El suicidio, en la mayoría de los casos, es una enfermedad, no un pecado. Nadie sano y en sus cabales decide de buen grado cometer suicidio y cargar a sus seres queridos con esa muerte. Como nadie elige de buen grado morir de cáncer y así causar dolor y sufrimiento a sus seres queridos. La víctima de suicidio (en la mayoría de los casos) es una persona atrapada, totalmente inmersa en un apasionado caos personal, que echa sus raíces tanto en su psique como en su contextura bio-química. El suicidio, en la mayoría de los casos, es un intento desesperado de acabar con un sufrimiento insoportable, semejante al de quien se precipita de un alto edificio porque su ropa está ardiendo, en llamas.
Muchos de nosotros hemos conocido a víctimas de suicidio y sabemos también que, prácticamente en todos los casos, esa persona no se sentía llena de orgullo, ni de arrogancia, ni del deseo de herir a nadie. Por lo general ocurre lo contrario. La víctima tiene problemas como de cáncer, precisamente porque se siente herida, bruta y sin refinar, y demasiado destrozada como para tener la resistencia y el aguante necesarios para abordar la dureza de la vida. Los que hemos perdido seres queridos a causa del suicidio sabemos muy bien que no se trata de un problema de fuerza, sino de debilidad; la persona se siente demasiado “en carne viva” como para permitirnos que la toquemos.
Recuerdo un comentario que oí casualmente en un funeral por una víctima de suicidio. El sacerdote había predicado fatal, insinuando que aquel suicidio era de alguna manera culpa propia del suicida y que el suicidio es siempre un último acto de desesperación. En la recepción que siguió al funeral un vecino de la víctima expresó así su disgusto por la homilía del sacerdote: “Hay cantidad de gente en este mundo que debería suicidarse”, lamentó, “pero los amables y bondadosos ¡nunca deberían hacerlo! Este hombre era la última persona que debiera haberse suicidado, porque era una de las personas más sensibles y afables que jamás encontré en mi vida”. Sobre esta afirmación se podría escribir todo un libro. Con demasiada frecuencia son los mansos y dóciles los que, al parecer, pierden la batalla en este mundo.
Finalmente, no debiéramos inquietarnos demasiado sobre cómo se encontrará Dios con nuestros seres queridos que han caído víctimas del suicidio.
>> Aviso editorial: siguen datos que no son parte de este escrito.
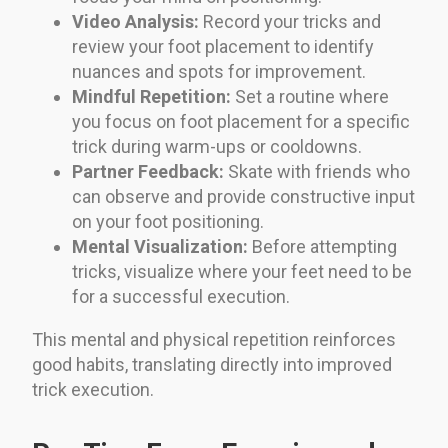
Video Analysis:
Record your tricks and
review your foot placement to identify
nuances and spots for improvement.
Mindful Repetition:
Set a routine where
you focus on foot placement for a specific
trick during warm-ups or cooldowns.
Partner Feedback:
Skate with friends who
can observe and provide constructive input
on your foot positioning.
Mental Visualization:
Before attempting
tricks, visualize where your feet need to be
for a successful execution.
This mental and physical repetition reinforces
good habits, translating directly into improved
trick execution.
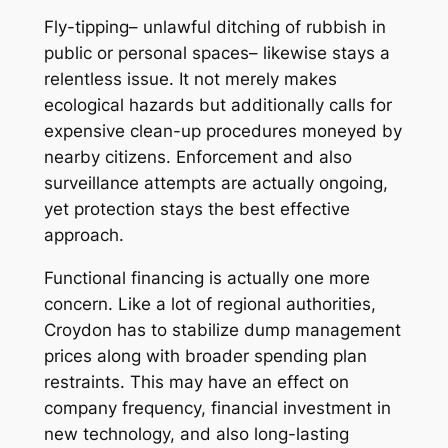
Fly-tipping– unlawful ditching of rubbish in
public or personal spaces– likewise stays a
relentless issue. It not merely makes
ecological hazards but additionally calls for
expensive clean-up procedures moneyed by
nearby citizens. Enforcement and also
surveillance attempts are actually ongoing,
yet protection stays the best effective
approach.
Functional financing is actually one more
concern. Like a lot of regional authorities,
Croydon has to stabilize dump management
prices along with broader spending plan
restraints. This may have an effect on
company frequency, financial investment in
new technology, and also long-lasting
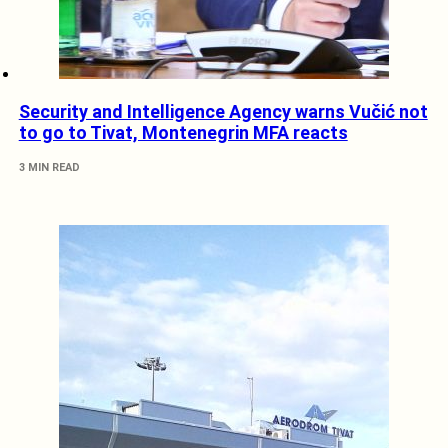
Security and Intelligence Agency warns Vučić not
to go to Tivat, Montenegrin MFA reacts
3 MIN READ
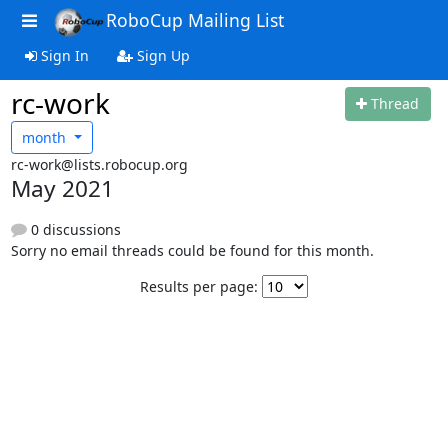
RoboCup Mailing List
Sign In
Sign Up
rc-work
Thread
month
rc-work@lists.robocup.org
May 2021
0 discussions
Sorry no email threads could be found for this month.
Results per page:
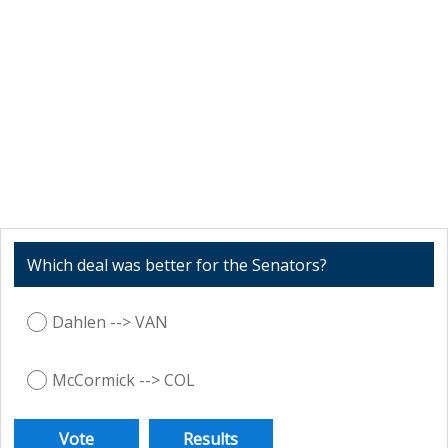
Which deal was better for the Senators?
Dahlen --> VAN
McCormick --> COL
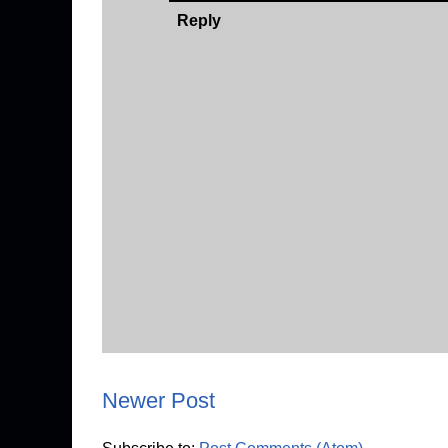
Reply
Newer Post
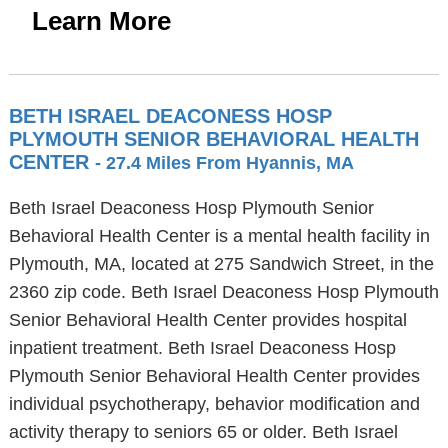
Learn More
BETH ISRAEL DEACONESS HOSP
PLYMOUTH SENIOR BEHAVIORAL HEALTH
CENTER
- 27.4 Miles From Hyannis, MA
Beth Israel Deaconess Hosp Plymouth Senior
Behavioral Health Center is a mental health facility in
Plymouth, MA, located at 275 Sandwich Street, in the
2360 zip code. Beth Israel Deaconess Hosp Plymouth
Senior Behavioral Health Center provides hospital
inpatient treatment. Beth Israel Deaconess Hosp
Plymouth Senior Behavioral Health Center provides
individual psychotherapy, behavior modification and
activity therapy to seniors 65 or older. Beth Israel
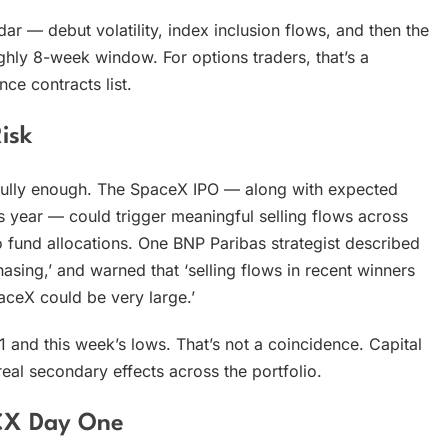
dar — debut volatility, index inclusion flows, and then the
ughly 8-week window. For options traders, that’s a
ce contracts list.
isk
arefully enough. The SpaceX IPO — along with expected
 year — could trigger meaningful selling flows across
 to fund allocations. One BNP Paribas strategist described
hasing,’ and warned that ‘selling flows in recent winners
paceX could be very large.’
nd this week’s lows. That’s not a coincidence. Capital
real secondary effects across the portfolio.
PCX Day One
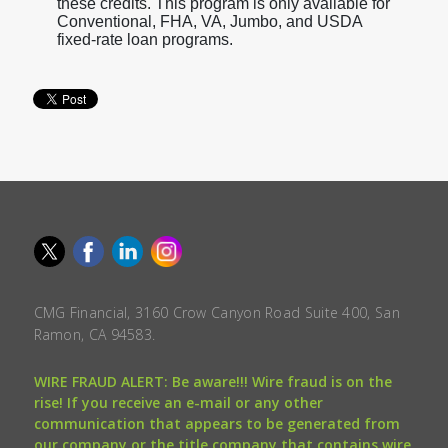
these credits. This program is only available for
Conventional, FHA, VA, Jumbo, and USDA
fixed-rate loan programs.
CMG Financial, 3160 Crow Canyon Road Suite 400, San
Ramon, CA 94583.
WIRE FRAUD ALERT: Be aware!!! Wire fraud is on the
rise! If you receive an e-mail or any other
communication that appears to be generated from
our company or the title company that contains wire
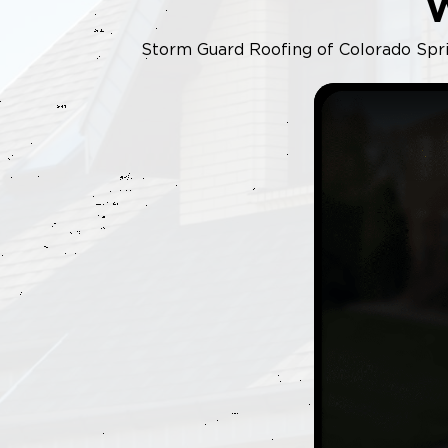
Storm Guard Roofing of Colorado Sprin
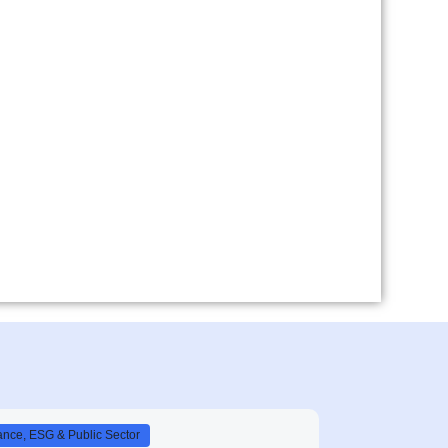
nce, ESG & Public Sector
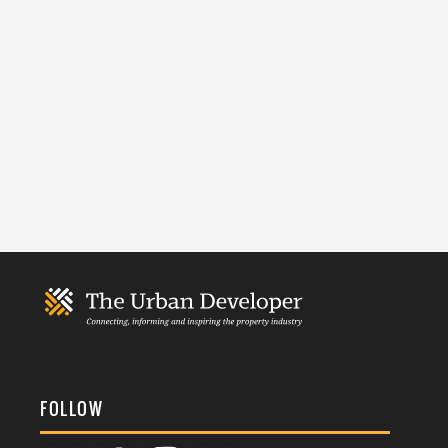
FOLLOW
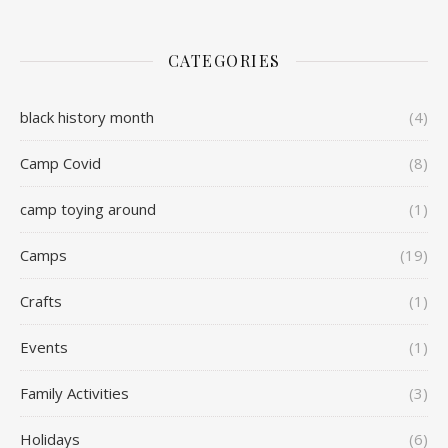
CATEGORIES
black history month
(4)
Camp Covid
(8)
camp toying around
(1)
Camps
(19)
Crafts
(1)
Events
(1)
Family Activities
(3)
Holidays
(6)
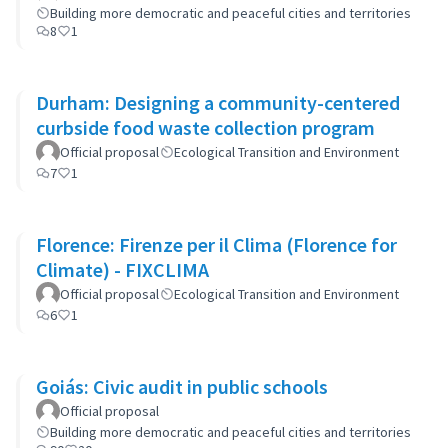
Building more democratic and peaceful cities and territories
8
1
Durham: Designing a community-centered
curbside food waste collection program
Official proposal
Ecological Transition and Environment
7
1
Florence: Firenze per il Clima (Florence for
Climate) - FIXCLIMA
Official proposal
Ecological Transition and Environment
6
1
Goiás: Civic audit in public schools
Official proposal
Building more democratic and peaceful cities and territories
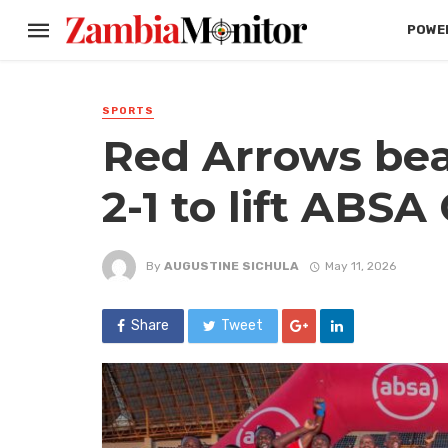
POWER
SPORTS
Red Arrows be
2-1 to lift ABSA
By
AUGUSTINE SICHULA
May 11, 2026
Share
Tweet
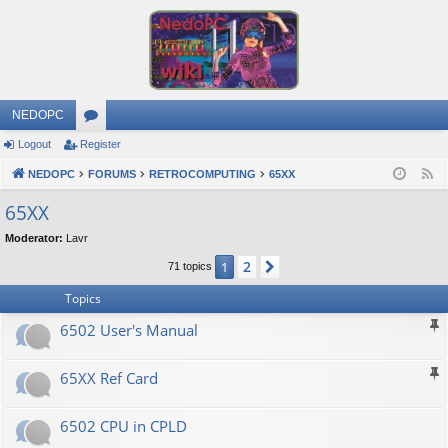
NEDOPC
Logout
Register
or
NEDOPC
u
FORUMS
RETROCOMPUTING
65XX
F
e
m
65XX
e
s
Moderator:
Lavr
d
2
1
Next
71 topics
Topics
6502 User's Manual
65XX Ref Card
6502 CPU in CPLD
Dios, según nos asegura Jesús, guarda un cariño especial para los que estamos demasiado golpeados y heridos por la vida como para que se nos toque. Jesús nos asegura también que el amor de Dios puede penetrar a través de puertas cerradas y alcanzar ámbitos rotos, liberar totalmente lo que está paralizado y ayudar eficazmente cuando ya no hay nada que hacer. Dios no está boqueado cuando y como lo estamos nosotros. Dios puede abrirse paso.
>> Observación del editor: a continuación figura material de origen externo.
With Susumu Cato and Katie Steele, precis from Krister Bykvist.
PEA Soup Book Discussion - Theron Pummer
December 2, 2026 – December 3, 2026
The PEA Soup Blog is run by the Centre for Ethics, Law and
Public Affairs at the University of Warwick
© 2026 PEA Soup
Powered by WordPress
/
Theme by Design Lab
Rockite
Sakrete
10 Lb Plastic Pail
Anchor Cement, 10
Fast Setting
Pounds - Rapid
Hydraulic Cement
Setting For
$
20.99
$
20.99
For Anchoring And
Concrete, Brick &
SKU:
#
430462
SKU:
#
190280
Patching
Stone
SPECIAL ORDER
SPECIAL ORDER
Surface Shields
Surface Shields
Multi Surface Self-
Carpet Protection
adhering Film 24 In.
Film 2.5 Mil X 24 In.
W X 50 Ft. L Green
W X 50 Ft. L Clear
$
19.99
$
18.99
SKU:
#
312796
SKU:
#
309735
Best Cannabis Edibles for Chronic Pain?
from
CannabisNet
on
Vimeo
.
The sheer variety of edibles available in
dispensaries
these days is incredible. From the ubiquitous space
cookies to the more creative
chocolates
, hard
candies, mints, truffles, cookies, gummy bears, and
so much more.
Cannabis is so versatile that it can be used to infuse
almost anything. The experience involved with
Así pues, nuestros seres queridos que han caído víctimas del suicidio se sienten ahora dentro del abrazo de Dios, gozando de una libertad que nunca pudieron gozar del todo aquí en la tierra, y sintiéndose curados por medio de un suave roce amoroso de Dios, que ellos nunca pudieron del todo aceptar viniendo de nosotros.